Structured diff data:

=== Begin Enclosure ===

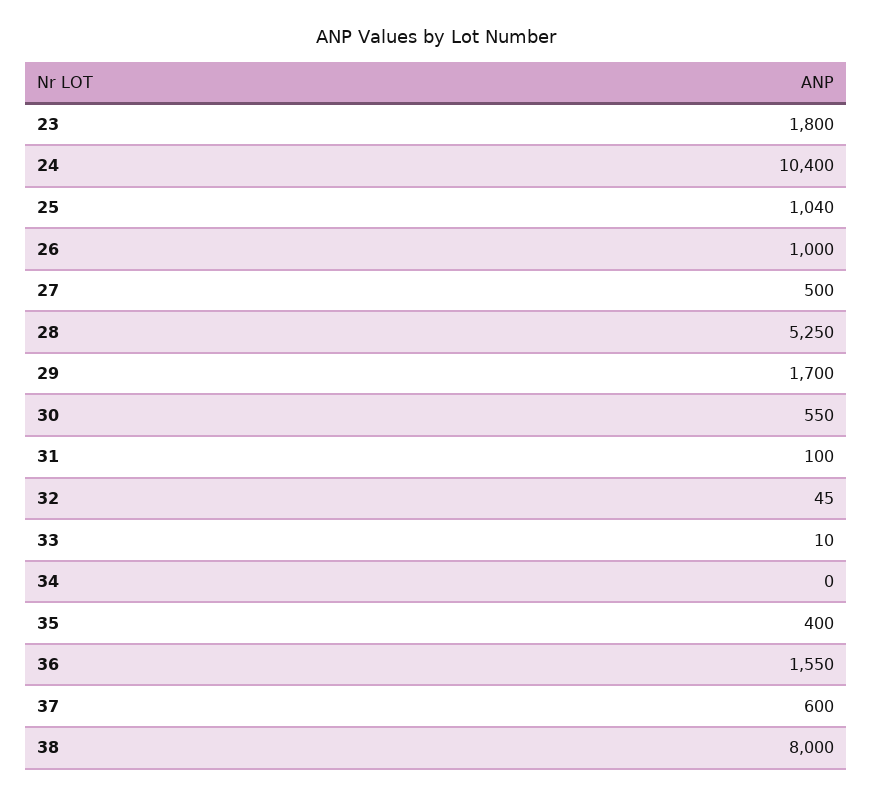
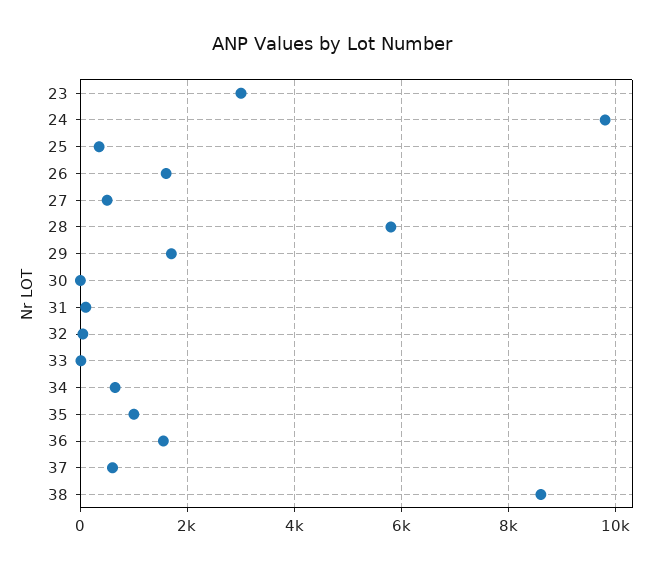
23: 1800 -> 3000
24: 10400 -> 9800
25: 1040 -> 400
26: 1000 -> 1600
28: 5250 -> 5800
30: 550 -> 0
34: 0 -> 600
35: 400 -> 1000
38: 8000 -> 8600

=== End Enclosure ===

**Aim of the task:**
Please give every line above again word for word, apart from the pictures.

**Task response:**
23: 1800 -> 3000
24: 10400 -> 9800
25: 1040 -> 400
26: 1000 -> 1600
28: 5250 -> 5800
30: 550 -> 0
34: 0 -> 600
35: 400 -> 1000
38: 8000 -> 8600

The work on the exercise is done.